A 29-year-old woman is evaluated during a routine follow-up examination of multiple sclerosis, which was diagnosed 3 years ago. The patient says she wishes to discontinue her oral contraceptive and attempt to become pregnant. She has no other personal or family medical history of note. Medications are fingolimod, vitamin D, and an oral contraceptive.
On physical examination, temperature is 36.9 °C (98.5 °F), blood pressure is 100/50 mm Hg, pulse rate is 66/min, and respiration rate is 14/min; BMI is 27. A right afferent pupillary defect is noted. All other physical examination findings are normal.
Besides discontinuing the oral contraceptive, which of the following is the most appropriate next step in management?
A. Advise against pregnancy
B. Discontinue fingolimod
C. Substitute mitoxantrone for fingolimod
D. Substitute teriflunomide for fingolimod
MKSAP Answer and Critique
The correct answer is B. Discontinue fingolimod. This item is available to MKSAP 17 subscribers as item 66 in the Neurology section. More information on MKSAP 17 is available online.
In addition to discontinuing the oral contraceptive in preparation for attempting conception, fingolimod should be stopped. An oral disease-modifying therapy for multiple sclerosis (MS), fingolimod is a sphingosine-1-phosphate receptor modulator that restricts activated lymphocytes to lymph nodes and may also have direct neuroprotective effects. Fingolimod significantly reduces the relapse rate, risk of disability progression, and accumulation of new lesions on MRI. This drug has been associated with rare but potentially harmful side effects, including increased rates of serious herpesvirus infection, hypertension, bradycardia, lymphopenia, liver function abnormalities, and macular edema. Fingolimod is classified as a pregnancy category C drug, and thus its safety in human pregnancy is not clearly established. Although category C medications are indicated in some patients if the benefits outweigh the risks, the hormonal state of pregnancy itself is protective against MS activity, and thus discontinuing a disease-modifying drug during pregnancy is considered relatively safe.

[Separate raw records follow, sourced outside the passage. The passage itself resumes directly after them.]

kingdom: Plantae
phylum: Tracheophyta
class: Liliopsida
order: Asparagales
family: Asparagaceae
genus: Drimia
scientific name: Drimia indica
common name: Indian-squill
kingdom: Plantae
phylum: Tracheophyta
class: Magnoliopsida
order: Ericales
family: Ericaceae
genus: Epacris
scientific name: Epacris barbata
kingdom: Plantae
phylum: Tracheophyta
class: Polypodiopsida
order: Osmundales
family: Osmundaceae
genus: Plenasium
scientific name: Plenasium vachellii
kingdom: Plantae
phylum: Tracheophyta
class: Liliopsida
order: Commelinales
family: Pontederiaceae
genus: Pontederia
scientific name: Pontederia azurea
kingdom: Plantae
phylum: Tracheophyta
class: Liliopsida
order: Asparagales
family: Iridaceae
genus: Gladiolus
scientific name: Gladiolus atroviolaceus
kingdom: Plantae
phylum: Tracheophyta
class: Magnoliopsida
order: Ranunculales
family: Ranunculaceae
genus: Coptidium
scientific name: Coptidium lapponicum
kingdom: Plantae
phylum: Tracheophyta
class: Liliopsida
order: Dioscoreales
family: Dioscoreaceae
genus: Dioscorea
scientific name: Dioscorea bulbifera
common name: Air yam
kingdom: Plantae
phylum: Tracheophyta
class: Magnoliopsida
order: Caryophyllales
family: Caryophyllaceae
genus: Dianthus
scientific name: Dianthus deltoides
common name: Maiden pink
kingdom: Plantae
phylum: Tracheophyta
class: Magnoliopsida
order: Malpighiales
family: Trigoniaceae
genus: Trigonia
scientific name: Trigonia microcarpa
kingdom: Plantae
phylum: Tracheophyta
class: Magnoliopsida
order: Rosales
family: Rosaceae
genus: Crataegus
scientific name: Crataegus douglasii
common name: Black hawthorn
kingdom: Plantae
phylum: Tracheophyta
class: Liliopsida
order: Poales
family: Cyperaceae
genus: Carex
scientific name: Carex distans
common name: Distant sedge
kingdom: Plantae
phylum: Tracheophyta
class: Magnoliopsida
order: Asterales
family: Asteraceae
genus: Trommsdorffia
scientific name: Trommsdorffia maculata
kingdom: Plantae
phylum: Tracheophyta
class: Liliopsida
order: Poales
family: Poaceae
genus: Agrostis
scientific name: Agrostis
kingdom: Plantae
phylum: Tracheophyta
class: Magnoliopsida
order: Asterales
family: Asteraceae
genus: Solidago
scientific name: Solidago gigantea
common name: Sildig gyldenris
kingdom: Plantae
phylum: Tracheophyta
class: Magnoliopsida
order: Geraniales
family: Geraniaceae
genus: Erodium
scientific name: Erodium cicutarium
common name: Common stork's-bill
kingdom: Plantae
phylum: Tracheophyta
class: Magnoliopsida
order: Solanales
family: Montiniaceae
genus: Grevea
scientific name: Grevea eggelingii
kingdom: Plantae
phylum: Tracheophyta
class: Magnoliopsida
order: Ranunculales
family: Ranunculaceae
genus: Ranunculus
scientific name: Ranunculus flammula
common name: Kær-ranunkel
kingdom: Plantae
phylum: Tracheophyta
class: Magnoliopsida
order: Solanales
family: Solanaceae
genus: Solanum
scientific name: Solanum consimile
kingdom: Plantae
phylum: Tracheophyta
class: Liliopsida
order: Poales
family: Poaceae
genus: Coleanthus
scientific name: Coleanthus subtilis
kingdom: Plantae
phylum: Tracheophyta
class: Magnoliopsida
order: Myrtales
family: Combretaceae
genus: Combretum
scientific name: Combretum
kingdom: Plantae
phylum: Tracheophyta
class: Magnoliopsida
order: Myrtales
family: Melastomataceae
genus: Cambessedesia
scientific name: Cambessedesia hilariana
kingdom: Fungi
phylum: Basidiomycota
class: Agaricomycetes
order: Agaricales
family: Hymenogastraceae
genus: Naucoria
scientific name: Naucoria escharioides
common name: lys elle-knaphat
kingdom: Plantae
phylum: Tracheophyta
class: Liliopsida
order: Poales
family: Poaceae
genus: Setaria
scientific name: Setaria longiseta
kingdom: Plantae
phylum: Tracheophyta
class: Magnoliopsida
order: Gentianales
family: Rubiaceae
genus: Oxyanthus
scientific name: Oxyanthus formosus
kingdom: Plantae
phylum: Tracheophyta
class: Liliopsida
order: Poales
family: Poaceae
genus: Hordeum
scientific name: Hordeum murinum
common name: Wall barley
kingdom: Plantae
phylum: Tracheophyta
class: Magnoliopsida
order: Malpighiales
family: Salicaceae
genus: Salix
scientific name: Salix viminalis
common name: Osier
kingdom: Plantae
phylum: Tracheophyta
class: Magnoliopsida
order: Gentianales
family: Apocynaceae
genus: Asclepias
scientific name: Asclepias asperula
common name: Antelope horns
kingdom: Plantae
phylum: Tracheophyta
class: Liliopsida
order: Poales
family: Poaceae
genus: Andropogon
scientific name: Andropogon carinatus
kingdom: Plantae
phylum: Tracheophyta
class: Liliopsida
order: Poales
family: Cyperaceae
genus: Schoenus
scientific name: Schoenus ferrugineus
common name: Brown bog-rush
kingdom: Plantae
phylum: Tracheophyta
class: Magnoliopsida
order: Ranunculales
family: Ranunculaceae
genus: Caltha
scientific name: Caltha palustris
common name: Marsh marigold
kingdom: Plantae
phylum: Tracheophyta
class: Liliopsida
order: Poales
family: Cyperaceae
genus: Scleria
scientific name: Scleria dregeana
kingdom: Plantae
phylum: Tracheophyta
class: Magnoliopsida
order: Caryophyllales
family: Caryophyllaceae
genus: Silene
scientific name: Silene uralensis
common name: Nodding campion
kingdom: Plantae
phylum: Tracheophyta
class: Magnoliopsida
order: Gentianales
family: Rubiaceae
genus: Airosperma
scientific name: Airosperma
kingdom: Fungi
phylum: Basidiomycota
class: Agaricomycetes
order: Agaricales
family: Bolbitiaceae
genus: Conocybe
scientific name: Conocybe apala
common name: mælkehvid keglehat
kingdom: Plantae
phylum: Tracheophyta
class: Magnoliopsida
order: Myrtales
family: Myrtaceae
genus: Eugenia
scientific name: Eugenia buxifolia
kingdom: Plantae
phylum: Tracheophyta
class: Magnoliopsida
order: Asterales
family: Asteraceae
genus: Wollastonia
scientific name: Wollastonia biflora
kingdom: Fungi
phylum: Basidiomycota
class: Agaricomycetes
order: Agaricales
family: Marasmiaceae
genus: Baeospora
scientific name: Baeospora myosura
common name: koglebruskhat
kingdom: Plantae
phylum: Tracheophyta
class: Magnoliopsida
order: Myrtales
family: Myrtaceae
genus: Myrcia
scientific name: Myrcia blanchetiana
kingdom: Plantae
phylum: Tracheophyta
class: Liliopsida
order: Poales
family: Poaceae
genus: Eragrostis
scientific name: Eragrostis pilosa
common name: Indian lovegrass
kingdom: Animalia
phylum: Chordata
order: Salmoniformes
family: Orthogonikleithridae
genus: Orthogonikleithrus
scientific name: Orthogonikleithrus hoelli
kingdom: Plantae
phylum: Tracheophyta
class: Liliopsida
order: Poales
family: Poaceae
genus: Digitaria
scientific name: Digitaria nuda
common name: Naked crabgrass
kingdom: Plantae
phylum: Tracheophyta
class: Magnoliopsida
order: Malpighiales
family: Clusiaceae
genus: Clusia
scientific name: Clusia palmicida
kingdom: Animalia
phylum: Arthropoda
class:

Advising this patient against pregnancy is clearly inappropriate. The adverse effect of pregnancy on MS progression is a commonly held misconception. In fact, observational studies have found reduced risks for conversion to clinically definite MS from clinically isolated syndromes and reduced risks for conversion from relapsing MS to secondary progressive MS in women with multiple pregnancies.
Mitoxantrone is an anthracenedione chemotherapeutic agent that reduces lymphocyte proliferation and decreases the relapse rate and disability progression in MS. Despite mitoxantrone's efficacy, cardiac toxicity and the risk of secondary leukemia have significantly limited its use. Mitoxantrone is classified as a pregnancy category X drug and is contraindicated during pregnancy.
The MS drug teriflunomide is the active metabolite of leflunomide, which inhibits pyrimidine biosynthesis and interferes with the interaction between T lymphocytes and antigen-presenting cells. Substituting teriflunomide for fingolimod is inappropriate because teriflunomide is classified as pregnancy category X drug and is contraindicated during pregnancy.
- Fingolimod is classified as a pregnancy category C drug (safety in human pregnancy not clearly established) and thus should not be used by women who are pregnant or planning to become pregnant.